Problems with HA/DRS hanging VM's

We have a test lab that was on ESX4.1 with vsphere, running 5 servers and a Nexenta SAN (just a test dev lab)

We recently upgraded to ESX5i and Vcenter 5, by shutting all VM's down, doing a complete uninstall re-install of vcenter4, and then each server to esxi5.

Since we have done this we often end up with vm's stuck in no man's land when we migrate manually , or put a server in maintenance mode etc. They get to @ 66% and then we start getting all kind of iscsi errors. What ends up happening is the vm gets to a point where its migrating off server1 and not showing up in server2. I end up with a server that is unresponsive, you right click on it and everything is greyed out. After waiting for an hour the vm never comes back. We end up having to remove HA across the board which seems to free it up,  I imagine I might be able to restart management network on the boxes, but I havent tried that yet.

This seems to happen consistently, and we feel at this point its pretty unreliable for us.
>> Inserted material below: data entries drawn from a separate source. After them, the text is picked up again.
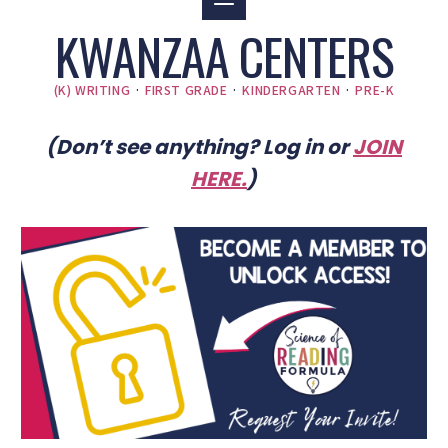
KWANZAA CENTERS
(K) WRITING
·
FIRST GRADE
·
KINDERGARTEN
·
PRE-K
(Don’t see anything? Log in or
JOIN
HERE
.
)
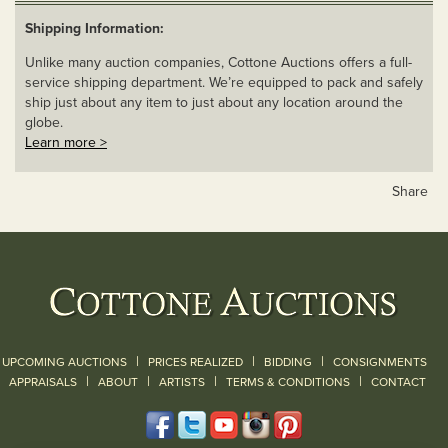
Shipping Information:
Unlike many auction companies, Cottone Auctions offers a full-
service shipping department. We’re equipped to pack and safely
ship just about any item to just about any location around the
globe.
Learn more >
Share
|
|
|
UPCOMING AUCTIONS
PRICES REALIZED
BIDDING
CONSIGNMENTS
|
|
|
|
|
APPRAISALS
ABOUT
ARTISTS
TERMS & CONDITIONS
CONTACT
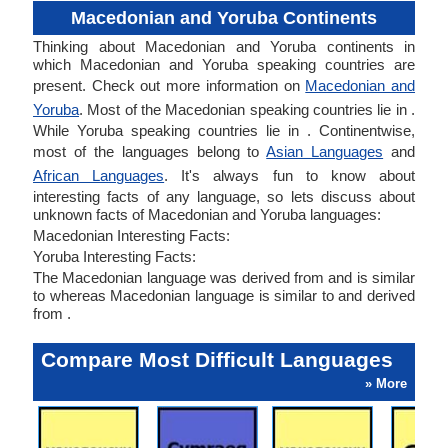
Macedonian and Yoruba Continents
Thinking about Macedonian and Yoruba continents in
which Macedonian and Yoruba speaking countries are
present. Check out more information on
Macedonian and
Yoruba
. Most of the Macedonian speaking countries lie in .
While Yoruba speaking countries lie in . Continentwise,
most of the languages belong to
Asian Languages
and
African Languages
. It's always fun to know about
interesting facts of any language, so lets discuss about
unknown facts of Macedonian and Yoruba languages:
Macedonian Interesting Facts:
Yoruba Interesting Facts:
The Macedonian language was derived from and is similar
to whereas Macedonian language is similar to and derived
from .
Compare Most Difficult Languages
» More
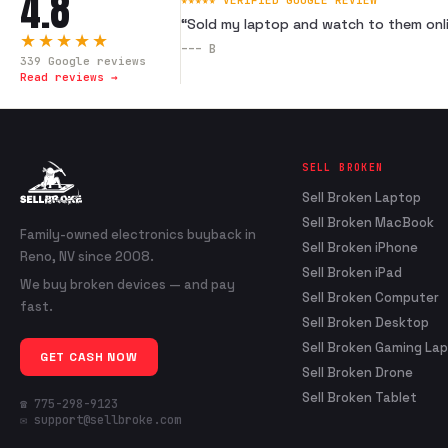
4.8
★★★★★ VERIFIED GOOGLE REVIEW
“
Sold my laptop and watch to them onli
★★★★★
---
B
339
Google reviews
Read reviews →
SELL BROKEN
Sell Broken Laptop
Sell Broken MacBook
Family-owned electronics buyback in
Sell Broken iPhone
Reno, NV since 2008.
Sell Broken iPad
We buy broken devices — and pay
Sell Broken Computer
fast.
Sell Broken Desktop
Sell Broken Gaming La
GET CASH NOW
Sell Broken Drone
Sell Broken Tablet
☎ 775-298-9123
✉ support@sellbroke.com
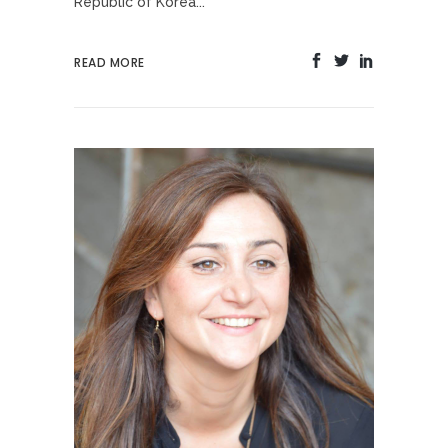
Republic of Korea...
READ MORE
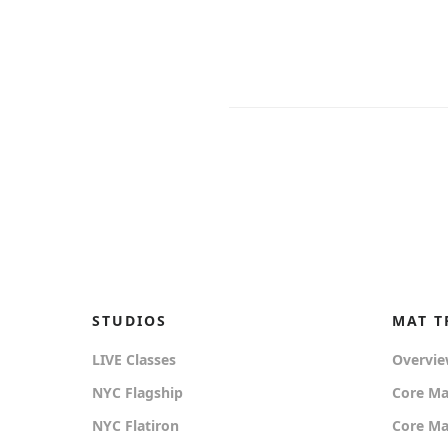
STUDIOS
MAT T
LIVE Classes
Overvi
NYC Flagship
Core Ma
NYC Flatiron
Core Mat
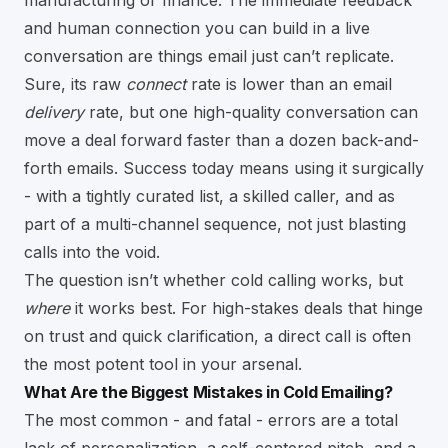
and human connection you can build in a live
conversation are things email just can’t replicate.
Sure, its raw
connect
rate is lower than an email
delivery
rate, but one high-quality conversation can
move a deal forward faster than a dozen back-and-
forth emails. Success today means using it surgically
- with a tightly curated list, a skilled caller, and as
part of a multi-channel sequence, not just blasting
calls into the void.
The question isn’t whether cold calling works, but
where
it works best. For high-stakes deals that hinge
on trust and quick clarification, a direct call is often
the most potent tool in your arsenal.
What Are the Biggest Mistakes in Cold Emailing?
The most common - and fatal - errors are a total
lack of personalization, a self-centered pitch, and a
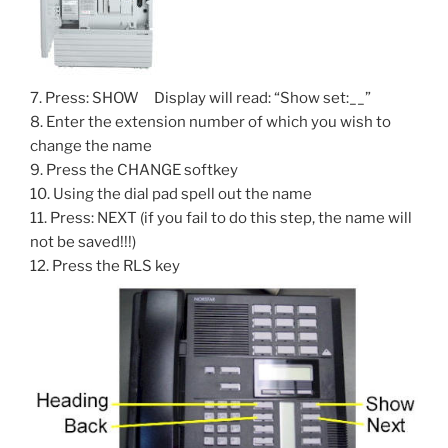
7. Press: SHOW Display will read: “Show set:__”
8. Enter the extension number of which you wish to
change the name
9. Press the CHANGE softkey
10. Using the dial pad spell out the name
11. Press: NEXT (if you fail to do this step, the name will
not be saved!!!)
12. Press the RLS key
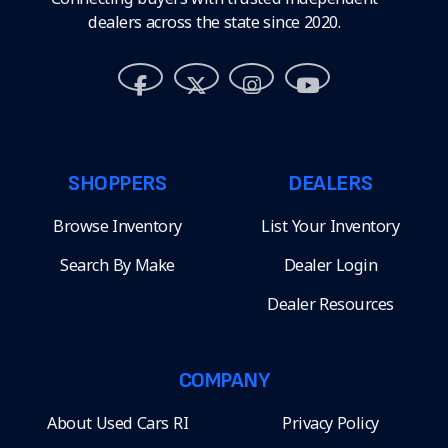
dealers across the state since 2020.
SHOPPERS
DEALERS
Browse Inventory
List Your Inventory
Search By Make
Dealer Login
Dealer Resources
COMPANY
About Used Cars RI
Privacy Policy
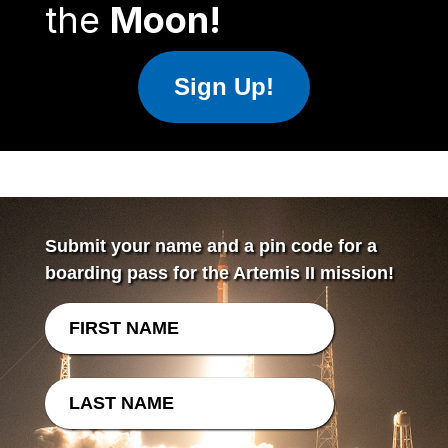
the
Moon!
Sign Up!
Submit your name and a pin code for a
boarding pass for the Artemis II mission!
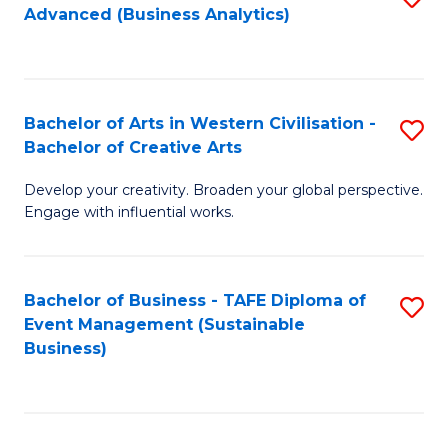
Advanced (Business Analytics)
to
C
Fa
Bachelor of Arts in Western Civilisation -
S
Bachelor of Creative Arts
B
Develop your creativity. Broaden your global perspective.
of
Engage with influential works.
Ar
in
Bachelor of Business - TAFE Diploma of
S
W
Event Management (Sustainable
to
Ci
Business)
C
-
Fa
B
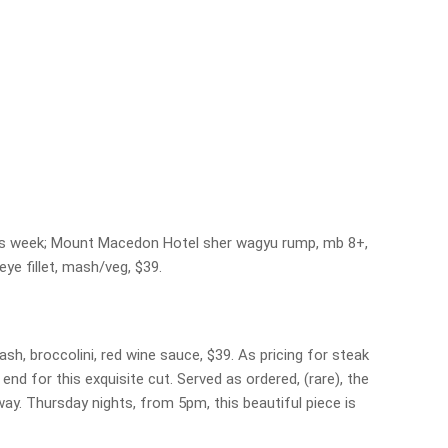
his week; Mount Macedon Hotel sher wagyu rump, mb 8+,
eye fillet, mash/veg, $39.
mash, broccolini, red wine sauce, $39. As pricing for steak
 end for this exquisite cut. Served as ordered, (rare), the
ay. Thursday nights, from 5pm, this beautiful piece is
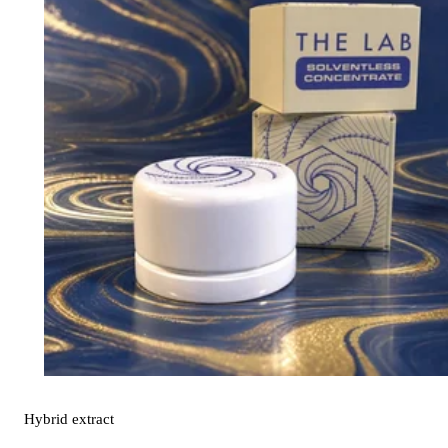
Hybrid
extract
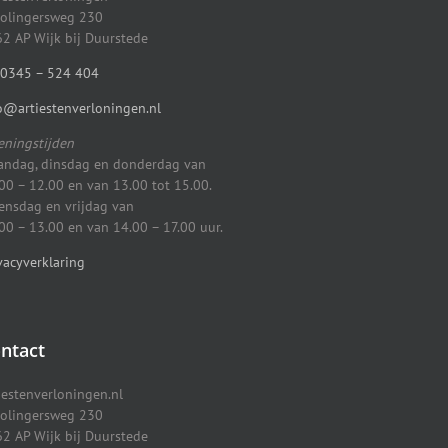
olingersweg 230
2 AP Wijk bij Duurstede
0345 – 524 404
o@artiestenverloningen.nl
ningstijden
ndag, dinsdag en donderdag van
00 – 12.00 en van 13.00 tot 15.00.
nsdag en vrijdag van
00 – 13.00 en van 14.00 – 17.00 uur.
vacyverklaring
ntact
iestenverloningen.nl
olingersweg 230
2 AP Wijk bij Duurstede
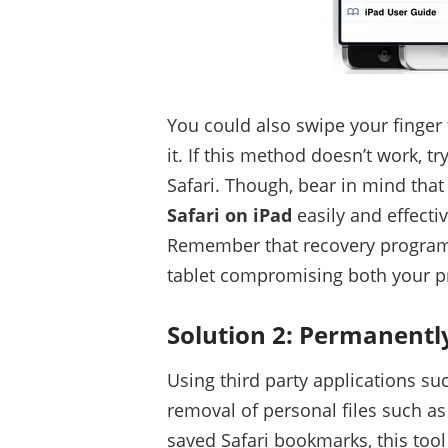
You could also swipe your finger 
it. If this method doesn’t work, t
Safari. Though, bear in mind that
Safari on iPad
easily and effectiv
Remember that recovery program
tablet compromising both your pr
Solution 2: Permanentl
Using third party applications su
removal of personal files such as
saved Safari bookmarks, this tool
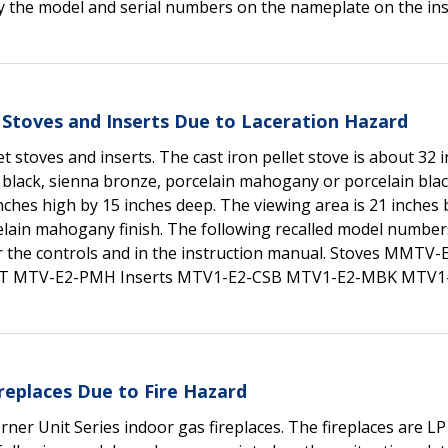
ify the model and serial numbers on the nameplate on the ins
 Stoves and Inserts Due to Laceration Hazard
t stoves and inserts. The cast iron pellet stove is about 32 
 black, sienna bronze, porcelain mahogany or porcelain black
nches high by 15 inches deep. The viewing area is 21 inches 
elain mahogany finish. The following recalled model number
ear the controls and in the instruction manual. Stoves MMTV
T MTV-E2-PMH Inserts MTV1-E2-CSB MTV1-E2-MBK MTV
replaces Due to Fire Hazard
ner Unit Series indoor gas fireplaces. The fireplaces are L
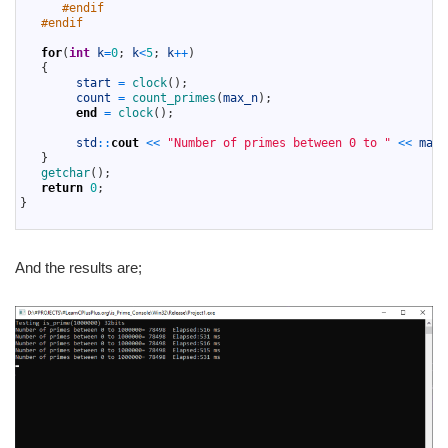
42
#endif
43
#endif
44
45
for
(
int
k
=
0
;
k
<
5
;
k
++
)
46
{
47
start
=
clock
(
)
;
48
count
=
count_primes
(
max_n
)
;
49
end
=
clock
(
)
;
50
51
std
::
cout
<<
"Number of primes between 0 to "
<<
max_
52
}
53
getchar
(
)
;
54
return
0
;
55
}
56
And the results are;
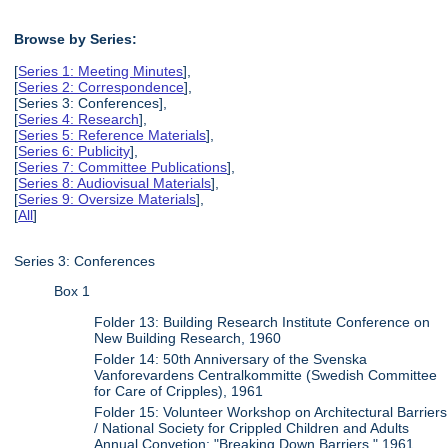
Browse by Series:
[
Series 1: Meeting Minutes
],
[
Series 2: Correspondence
],
[Series 3: Conferences],
[
Series 4: Research
],
[
Series 5: Reference Materials
],
[
Series 6: Publicity
],
[
Series 7: Committee Publications
],
[
Series 8: Audiovisual Materials
],
[
Series 9: Oversize Materials
],
[
All
]
Series 3: Conferences
Box 1
Folder 13: Building Research Institute Conference on
New Building Research, 1960
Folder 14: 50th Anniversary of the Svenska
Vanforevardens Centralkommitte (Swedish Committee
for Care of Cripples), 1961
Folder 15: Volunteer Workshop on Architectural Barriers
/ National Society for Crippled Children and Adults
Annual Convetion: "Breaking Down Barriers," 1961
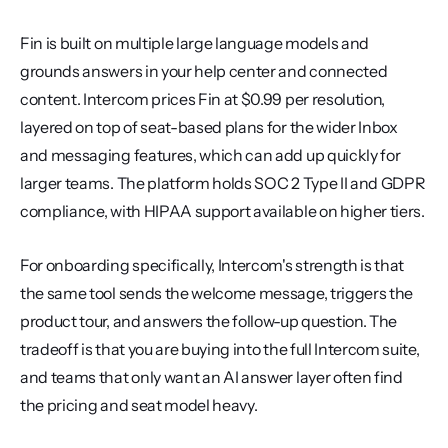
Fin is built on multiple large language models and 
grounds answers in your help center and connected 
content. Intercom prices Fin at $0.99 per resolution, 
layered on top of seat-based plans for the wider Inbox 
and messaging features, which can add up quickly for 
larger teams. The platform holds SOC 2 Type II and GDPR 
compliance, with HIPAA support available on higher tiers.
For onboarding specifically, Intercom's strength is that 
the same tool sends the welcome message, triggers the 
product tour, and answers the follow-up question. The 
tradeoff is that you are buying into the full Intercom suite, 
and teams that only want an AI answer layer often find 
the pricing and seat model heavy.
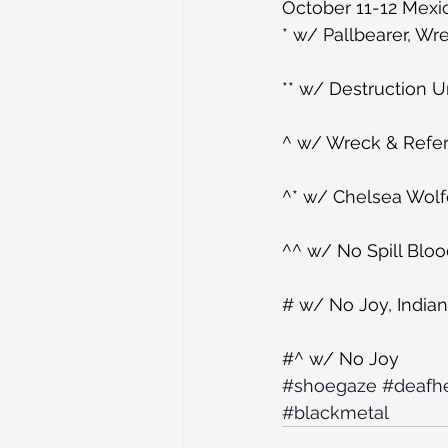
October 11-12 Mexic
* w/ Pallbearer, W
** w/ Destruction 
^ w/ Wreck & Refe
^* w/ Chelsea Wolf
^^ w/ No Spill Blo
# w/ No Joy, India
#^ w/ No Joy
#shoegaze
#deafh
#blackmetal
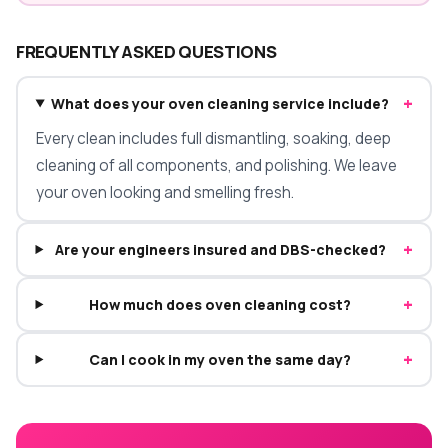
FREQUENTLY ASKED QUESTIONS
+
What does your oven cleaning service include?
Every clean includes full dismantling, soaking, deep
cleaning of all components, and polishing. We leave
your oven looking and smelling fresh.
+
Are your engineers insured and DBS-checked?
+
How much does oven cleaning cost?
+
Can I cook in my oven the same day?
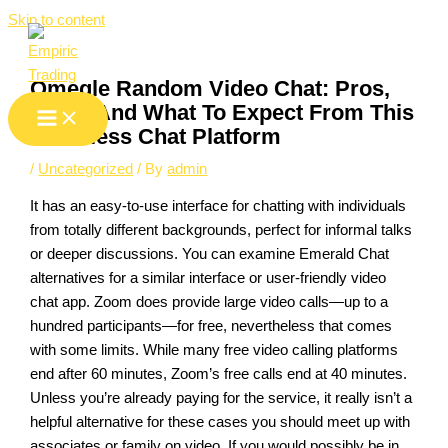
Skip to content
Omegle Random Video Chat: Pros,
Cons, And What To Expect From This
Nameless Chat Platform
/
Uncategorized
/ By
admin
It has an easy-to-use interface for chatting with individuals
from totally different backgrounds, perfect for informal talks
or deeper discussions. You can examine Emerald Chat
alternatives for a similar interface or user-friendly video
chat app. Zoom does provide large video calls—up to a
hundred participants—for free, nevertheless that comes
with some limits. While many free video calling platforms
end after 60 minutes, Zoom’s free calls end at 40 minutes.
Unless you’re already paying for the service, it really isn’t a
helpful alternative for these cases you should meet up with
associates or family on video. If you would possibly be in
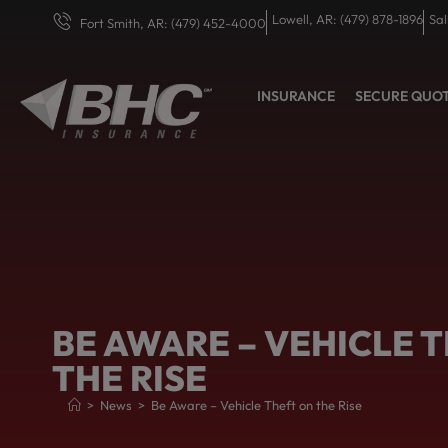
Lowell, AR: (479) 878-1896
Sal
Fort Smith, AR: (479) 452-4000
INSURANCE
SECURE QUO
BE AWARE – VEHICLE 
THE RISE
>
News
>
Be Aware – Vehicle Theft on the Rise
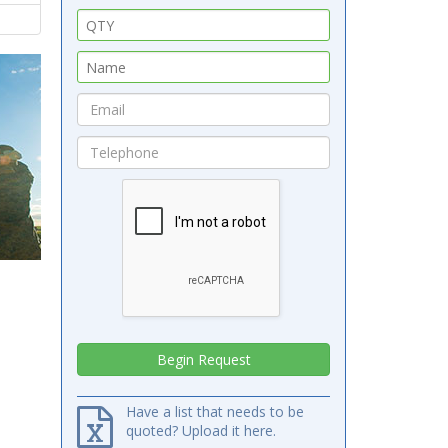
Have a list that needs to be
quoted? Upload it here.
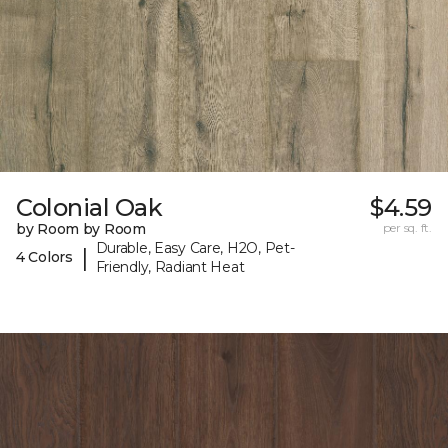
Colonial Oak
$4.59
by Room by Room
per sq. ft.
Durable, Easy Care, H2O, Pet-
|
4 Colors
Friendly, Radiant Heat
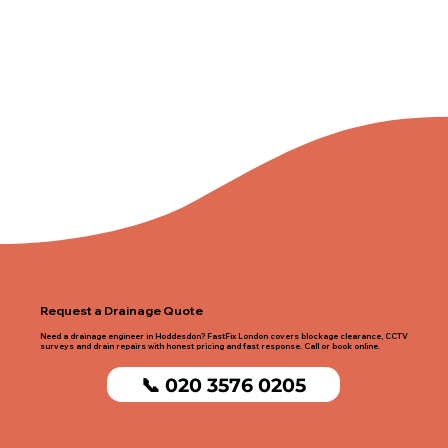
Request a Drainage Quote
Need a drainage engineer in Hoddesdon? FastFix London covers blockage clearance, CCTV
surveys and drain repairs with honest pricing and fast response. Call or book online.
📞 020 3576 0205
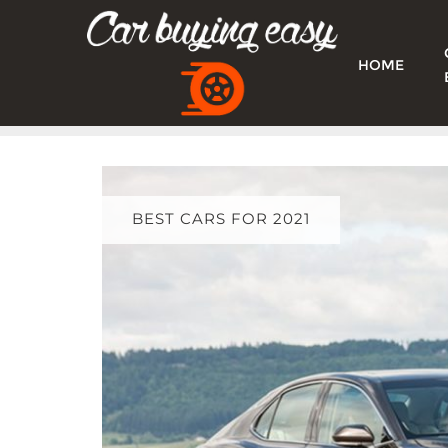
Skip
to
content
HOME
BEST CARS FOR 2021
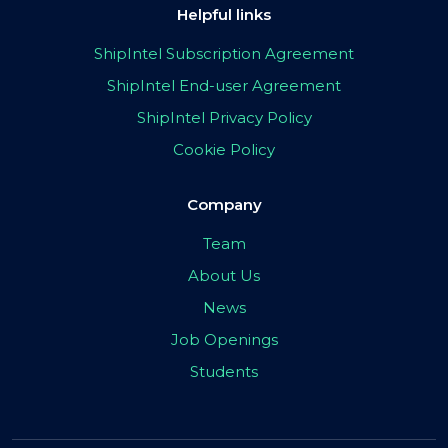
Helpful links
ShipIntel Subscription Agreement
ShipIntel End-user Agreement
ShipIntel Privacy Policy
Cookie Policy
Company
Team
About Us
News
Job Openings
Students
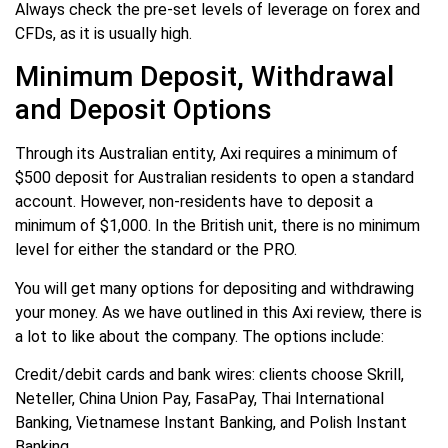
Always check the pre-set levels of leverage on forex and
CFDs, as it is usually high.
Minimum Deposit, Withdrawal
and Deposit Options
Through its Australian entity, Axi requires a minimum of
$500 deposit for Australian residents to open a standard
account. However, non-residents have to deposit a
minimum of $1,000. In the British unit, there is no minimum
level for either the standard or the PRO.
You will get many options for depositing and withdrawing
your money. As we have outlined in this Axi review, there is
a lot to like about the company. The options include:
Credit/debit cards and bank wires: clients choose Skrill,
Neteller, China Union Pay, FasaPay, Thai International
Banking, Vietnamese Instant Banking, and Polish Instant
Banking.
This could be an issue with Nexenta (3.1) and esx5 but we aren't 100% sure that the errors we are seeing are actually a problem with the SAN or not.

2011-09-26T20:47:20.322Z cpu3:2051)ScsiDeviceIO: 2316: Cmd(0x4124007ab2c0) 0x1a, CmdSN 0x2bc6d to dev "mpx.vmhba0:C0:T1:L0" failed H:0x0 D:0x2 P:0x0 Valid sense data: 0x5 0x20 0x0

Also seeing stuff like State in Doubt , request fast path state update, but only during the migration times.

0 Kudos
2 Replies
ashleyw
Enthusiast
Enthusiast

We were having stability issues with NexentaStor CE/vSphere5, and we found out that specific patches were implemented earlier this week (comstar and others). I don't know which release you are on, but check you are on 3.1.1 and fully patched with "setup appliance upgrade" - the versions/build of CE 3.1.1 which seem to be reliable for us (so far) under CIFS and iscsi are; NMS Version:3.1.1-6584 (r9461),NMC Version:3.1.1-6622 (r9469),NMV Version:3.1.1-6608 (r9456),OS Version:3.1.1.

Even after this you'll probably see the same issue others (and myself) are seeing on multiple different SANs - long boot times on the ESX5i hosts - all seems to be related when attaching to IP based storage (particualrly iscsi) under vsphere5.

0 Kudos
kiddx
Contributor
Contributor

Thanks we have a scheduled upgrade of both nexenta units and the latest esx patches this week. Hopefully this solves our issues

0 Kudos